Exercise materials START

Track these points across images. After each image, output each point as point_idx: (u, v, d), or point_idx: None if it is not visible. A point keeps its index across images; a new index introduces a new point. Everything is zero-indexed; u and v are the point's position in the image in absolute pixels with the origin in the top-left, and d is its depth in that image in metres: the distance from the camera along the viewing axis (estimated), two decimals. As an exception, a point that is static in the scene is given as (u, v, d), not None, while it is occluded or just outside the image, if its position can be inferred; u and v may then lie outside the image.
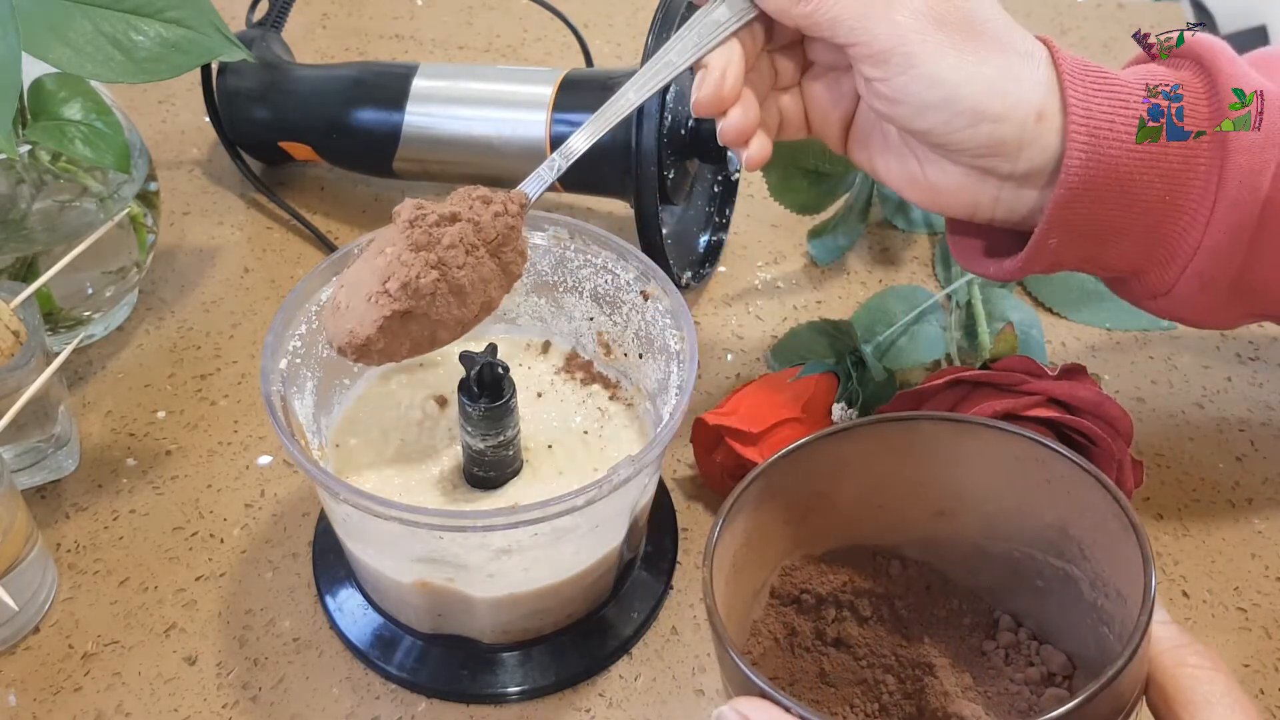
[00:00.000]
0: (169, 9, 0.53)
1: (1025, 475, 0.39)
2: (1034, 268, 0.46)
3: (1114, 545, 0.36)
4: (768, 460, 0.39)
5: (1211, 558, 0.55)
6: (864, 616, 0.42)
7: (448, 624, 0.49)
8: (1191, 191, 0.44)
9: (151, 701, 0.48)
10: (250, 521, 0.55)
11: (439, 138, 0.67)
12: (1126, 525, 0.35)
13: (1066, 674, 0.41)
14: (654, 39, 0.58)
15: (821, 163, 0.66)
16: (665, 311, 0.50)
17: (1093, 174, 0.43)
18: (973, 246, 0.49)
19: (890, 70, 0.43)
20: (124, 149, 0.57)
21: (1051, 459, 0.38)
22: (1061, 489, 0.38)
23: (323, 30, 0.90)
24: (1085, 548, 0.39)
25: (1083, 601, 0.39)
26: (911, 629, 0.42)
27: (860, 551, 0.43)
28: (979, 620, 0.43)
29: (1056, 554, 0.40)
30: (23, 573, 0.49)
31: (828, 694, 0.41)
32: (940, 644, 0.42)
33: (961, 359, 0.62)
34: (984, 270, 0.49)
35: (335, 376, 0.51)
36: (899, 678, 0.41)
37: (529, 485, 0.49)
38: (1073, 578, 0.40)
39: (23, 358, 0.51)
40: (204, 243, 0.71)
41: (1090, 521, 0.38)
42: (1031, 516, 0.40)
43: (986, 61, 0.43)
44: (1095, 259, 0.47)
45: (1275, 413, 0.62)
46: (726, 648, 0.34)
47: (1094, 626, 0.39)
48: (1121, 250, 0.46)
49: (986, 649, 0.42)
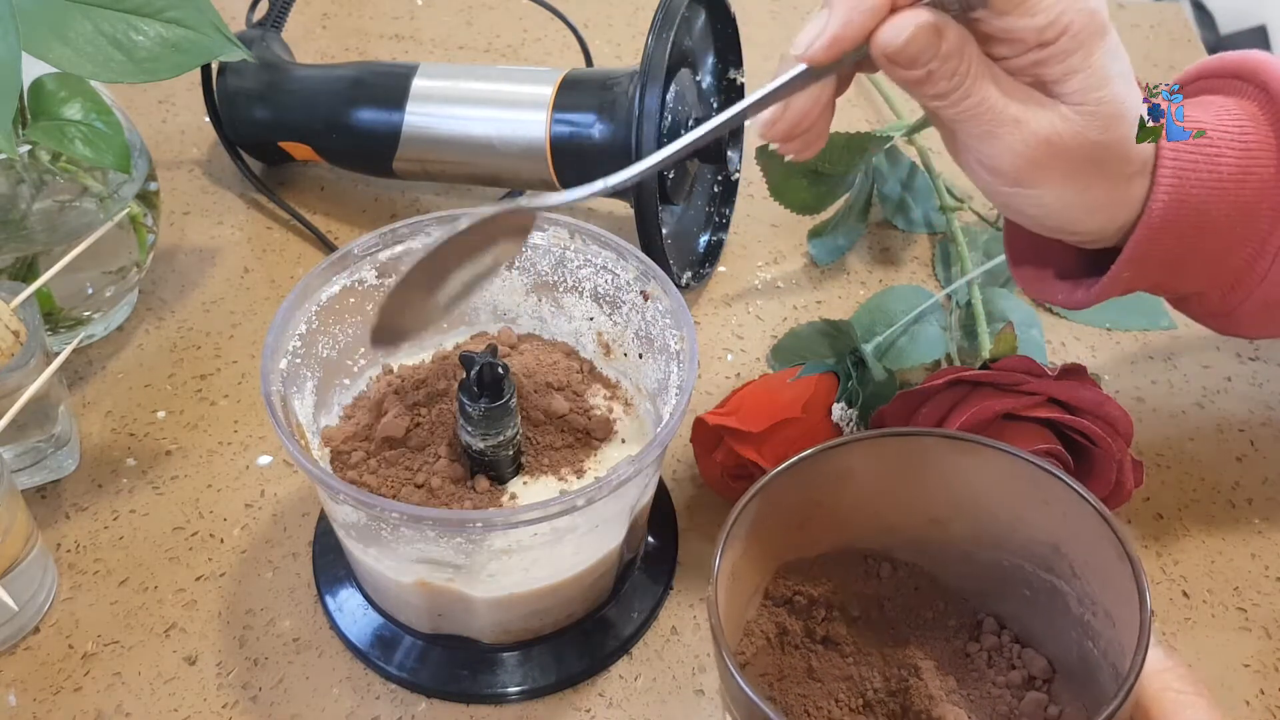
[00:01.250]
0: (169, 9, 0.53)
1: (1024, 495, 0.39)
2: (1107, 296, 0.47)
3: (1108, 572, 0.37)
4: (769, 474, 0.39)
5: (1211, 558, 0.55)
6: (853, 617, 0.43)
7: (448, 624, 0.49)
8: (1260, 222, 0.45)
9: (151, 701, 0.48)
10: (250, 521, 0.55)
11: (439, 138, 0.67)
12: (1122, 556, 0.35)
13: (1047, 678, 0.41)
14: (654, 39, 0.59)
15: (821, 163, 0.66)
16: (665, 311, 0.50)
17: (1173, 213, 0.43)
18: (1040, 274, 0.49)
19: (998, 180, 0.43)
20: (124, 149, 0.57)
21: (1051, 483, 0.38)
22: (1058, 511, 0.38)
23: (323, 30, 0.90)
24: (1076, 567, 0.39)
25: (1069, 614, 0.40)
26: (899, 630, 0.43)
27: (852, 554, 0.44)
28: (964, 622, 0.43)
29: (1046, 568, 0.40)
30: (23, 573, 0.49)
31: (814, 688, 0.42)
32: (926, 646, 0.43)
33: (961, 359, 0.62)
34: (1053, 298, 0.49)
35: (335, 376, 0.51)
36: (884, 676, 0.42)
37: (529, 485, 0.49)
38: (1060, 591, 0.40)
39: (23, 358, 0.51)
40: (204, 243, 0.71)
41: (1084, 545, 0.38)
42: (1024, 532, 0.41)
43: (1094, 190, 0.42)
44: (1164, 285, 0.48)
45: (1275, 413, 0.62)
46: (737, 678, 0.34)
47: (1078, 639, 0.40)
48: (1191, 277, 0.47)
49: (970, 651, 0.43)
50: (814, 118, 0.41)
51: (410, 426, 0.49)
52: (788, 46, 0.40)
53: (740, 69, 0.69)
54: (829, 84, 0.41)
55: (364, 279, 0.51)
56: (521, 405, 0.49)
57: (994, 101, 0.40)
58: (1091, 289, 0.46)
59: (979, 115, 0.40)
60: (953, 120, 0.41)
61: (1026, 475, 0.38)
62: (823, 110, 0.41)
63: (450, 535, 0.43)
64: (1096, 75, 0.40)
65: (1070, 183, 0.42)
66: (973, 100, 0.40)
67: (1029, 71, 0.40)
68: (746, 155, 0.69)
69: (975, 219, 0.73)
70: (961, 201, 0.72)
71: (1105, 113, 0.40)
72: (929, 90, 0.40)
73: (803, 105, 0.41)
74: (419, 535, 0.43)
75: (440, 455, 0.48)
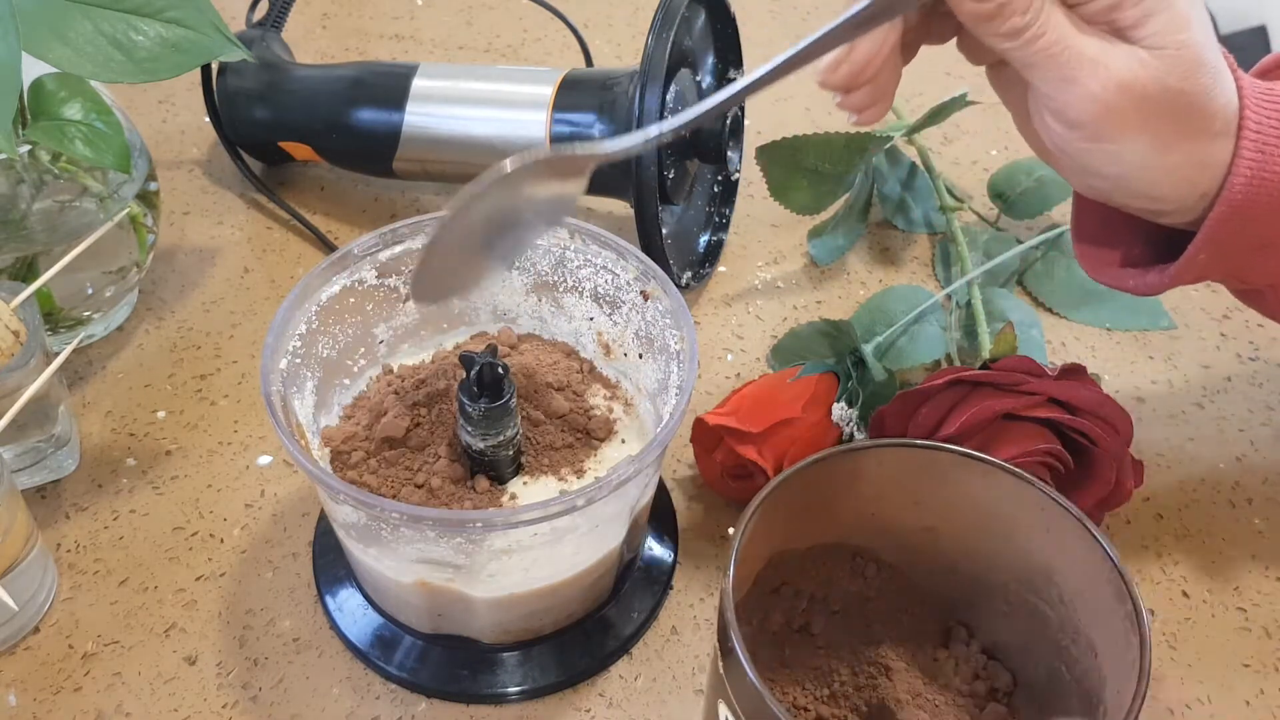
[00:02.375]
0: (169, 9, 0.53)
1: (1024, 518, 0.39)
2: (1181, 282, 0.44)
3: (1100, 608, 0.37)
4: (779, 478, 0.39)
5: (1211, 558, 0.55)
6: (833, 610, 0.44)
7: (448, 624, 0.49)
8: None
9: (151, 701, 0.48)
10: (250, 521, 0.55)
11: (439, 138, 0.67)
12: (1123, 597, 0.35)
13: (1009, 691, 0.42)
14: (654, 39, 0.58)
15: (821, 163, 0.66)
16: (665, 311, 0.49)
17: (1255, 191, 0.41)
18: (1107, 257, 0.47)
19: (1075, 135, 0.40)
20: (124, 149, 0.57)
21: (1056, 513, 0.38)
22: (1057, 538, 0.38)
23: (323, 30, 0.90)
24: (1066, 595, 0.39)
25: (1045, 636, 0.40)
26: (875, 629, 0.44)
27: (842, 550, 0.44)
28: (938, 628, 0.44)
29: (1031, 589, 0.41)
30: (23, 573, 0.49)
31: (781, 674, 0.43)
32: (899, 647, 0.43)
33: (961, 359, 0.62)
34: (1122, 283, 0.46)
35: (335, 376, 0.51)
36: (853, 671, 0.42)
37: (529, 485, 0.49)
38: (1041, 613, 0.40)
39: (23, 358, 0.51)
40: (204, 243, 0.71)
41: (1080, 577, 0.38)
42: (1017, 552, 0.41)
43: (1175, 149, 0.40)
44: (1240, 273, 0.45)
45: (1275, 413, 0.62)
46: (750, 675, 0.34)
47: (1050, 660, 0.40)
48: (1269, 265, 0.45)
49: (939, 657, 0.43)
50: (877, 66, 0.39)
51: (410, 426, 0.49)
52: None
53: (740, 69, 0.69)
54: (895, 29, 0.39)
55: (364, 279, 0.51)
56: (521, 405, 0.49)
57: (1071, 40, 0.38)
58: (1165, 272, 0.44)
59: (1055, 56, 0.38)
60: (1027, 65, 0.39)
61: (1032, 500, 0.38)
62: (887, 61, 0.39)
63: (450, 535, 0.43)
64: (1177, 18, 0.38)
65: (1150, 137, 0.39)
66: (1048, 39, 0.38)
67: (1104, 17, 0.38)
68: (746, 155, 0.69)
69: (975, 219, 0.73)
70: (961, 201, 0.72)
71: (1186, 58, 0.38)
72: (1002, 27, 0.38)
73: (868, 50, 0.39)
74: (419, 535, 0.43)
75: (440, 455, 0.48)
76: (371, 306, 0.52)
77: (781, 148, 0.65)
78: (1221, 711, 0.49)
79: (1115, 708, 0.34)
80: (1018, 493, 0.39)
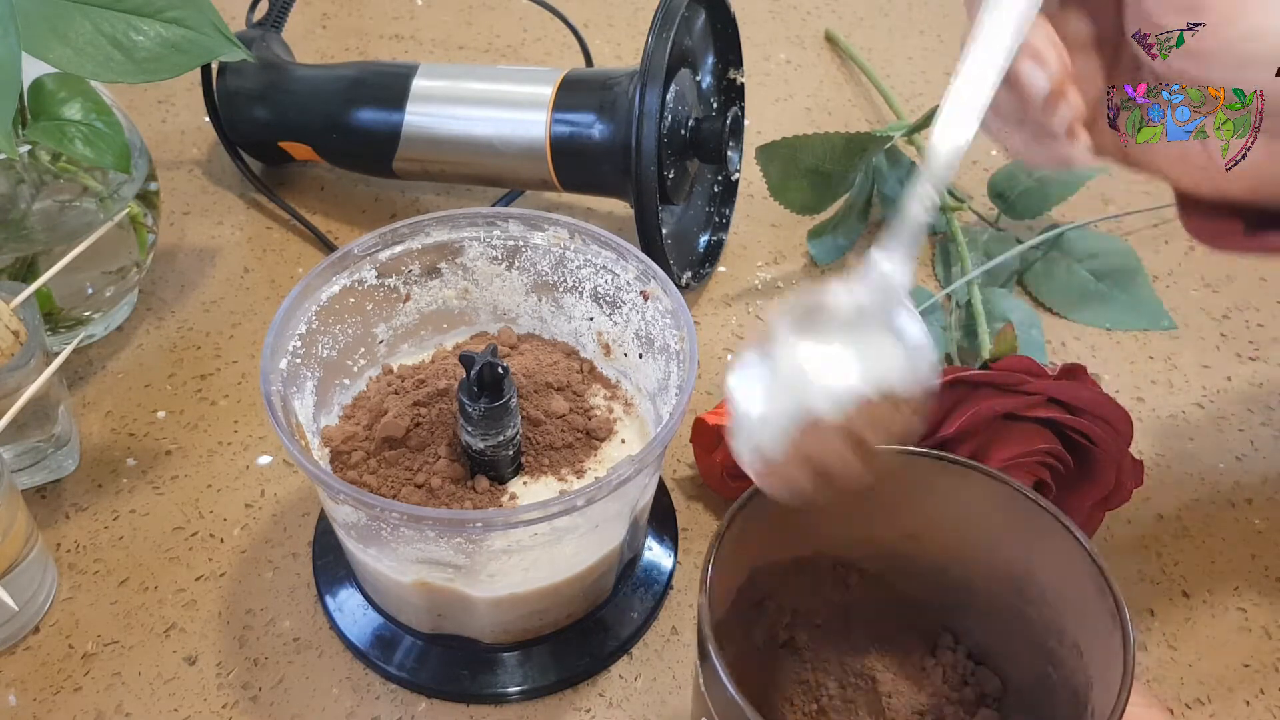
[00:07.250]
0: (169, 9, 0.53)
1: (1003, 521, 0.39)
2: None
3: (1084, 607, 0.36)
4: (750, 490, 0.38)
5: (1211, 558, 0.55)
6: (816, 624, 0.43)
7: (448, 624, 0.49)
8: None
9: (151, 701, 0.48)
10: (250, 521, 0.55)
11: (439, 138, 0.67)
12: (1104, 592, 0.35)
13: (998, 696, 0.42)
14: (654, 39, 0.59)
15: (821, 163, 0.66)
16: (665, 311, 0.50)
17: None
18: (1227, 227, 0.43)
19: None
20: (124, 149, 0.57)
21: (1034, 512, 0.37)
22: (1036, 540, 0.38)
23: (323, 30, 0.90)
24: (1049, 596, 0.39)
25: (1031, 639, 0.40)
26: (860, 639, 0.44)
27: (823, 560, 0.44)
28: (924, 636, 0.44)
29: (1015, 591, 0.40)
30: (23, 573, 0.49)
31: (770, 692, 0.42)
32: (885, 657, 0.43)
33: (961, 359, 0.62)
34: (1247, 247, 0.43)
35: (335, 376, 0.51)
36: (840, 684, 0.42)
37: (529, 485, 0.49)
38: (1026, 616, 0.40)
39: (23, 358, 0.51)
40: (204, 243, 0.71)
41: (1061, 577, 0.38)
42: (998, 556, 0.40)
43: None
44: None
45: (1275, 413, 0.62)
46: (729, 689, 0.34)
47: (1038, 663, 0.40)
48: None
49: (926, 665, 0.43)
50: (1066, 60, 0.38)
51: (410, 426, 0.49)
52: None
53: (740, 69, 0.69)
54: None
55: (364, 279, 0.51)
56: (521, 405, 0.49)
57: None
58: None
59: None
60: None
61: (1010, 502, 0.38)
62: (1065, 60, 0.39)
63: (450, 535, 0.43)
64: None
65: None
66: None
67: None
68: (746, 155, 0.69)
69: (975, 219, 0.73)
70: (961, 201, 0.72)
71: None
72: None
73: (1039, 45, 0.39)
74: (419, 535, 0.43)
75: (440, 455, 0.48)
76: (371, 306, 0.52)
77: (781, 148, 0.65)
78: (1221, 711, 0.49)
79: (1102, 706, 0.34)
80: (995, 493, 0.38)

Exercise materials END

§ **Directions for this task**: What is needed is an exact copy of the lines from the beginning of the data through the line containing "49: (986, 649, 0.42)", both included, without any pictures.

§ **Response**:
Track these points across images. After each image, output each point as point_idx: (u, v, d), or point_idx: None if it is not visible. A point keeps its index across images; a new index introduces a new point. Everything is zero-indexed; u and v are the point's position in the image in absolute pixels with the origin in the top-left, and d is its depth in that image in metres: the distance from the camera along the viewing axis (estimated), two decimals. As an exception, a point that is static in the scene is given as (u, v, d), not None, while it is occluded or just outside the image, if its position can be inferred; u and v may then lie outside the image.
[00:00.000]
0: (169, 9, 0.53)
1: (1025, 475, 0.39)
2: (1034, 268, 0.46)
3: (1114, 545, 0.36)
4: (768, 460, 0.39)
5: (1211, 558, 0.55)
6: (864, 616, 0.42)
7: (448, 624, 0.49)
8: (1191, 191, 0.44)
9: (151, 701, 0.48)
10: (250, 521, 0.55)
11: (439, 138, 0.67)
12: (1126, 525, 0.35)
13: (1066, 674, 0.41)
14: (654, 39, 0.58)
15: (821, 163, 0.66)
16: (665, 311, 0.50)
17: (1093, 174, 0.43)
18: (973, 246, 0.49)
19: (890, 70, 0.43)
20: (124, 149, 0.57)
21: (1051, 459, 0.38)
22: (1061, 489, 0.38)
23: (323, 30, 0.90)
24: (1085, 548, 0.39)
25: (1083, 601, 0.39)
26: (911, 629, 0.42)
27: (860, 551, 0.43)
28: (979, 620, 0.43)
29: (1056, 554, 0.40)
30: (23, 573, 0.49)
31: (828, 694, 0.41)
32: (940, 644, 0.42)
33: (961, 359, 0.62)
34: (984, 270, 0.49)
35: (335, 376, 0.51)
36: (899, 678, 0.41)
37: (529, 485, 0.49)
38: (1073, 578, 0.40)
39: (23, 358, 0.51)
40: (204, 243, 0.71)
41: (1090, 521, 0.38)
42: (1031, 516, 0.40)
43: (986, 61, 0.43)
44: (1095, 259, 0.47)
45: (1275, 413, 0.62)
46: (726, 648, 0.34)
47: (1094, 626, 0.39)
48: (1121, 250, 0.46)
49: (986, 649, 0.42)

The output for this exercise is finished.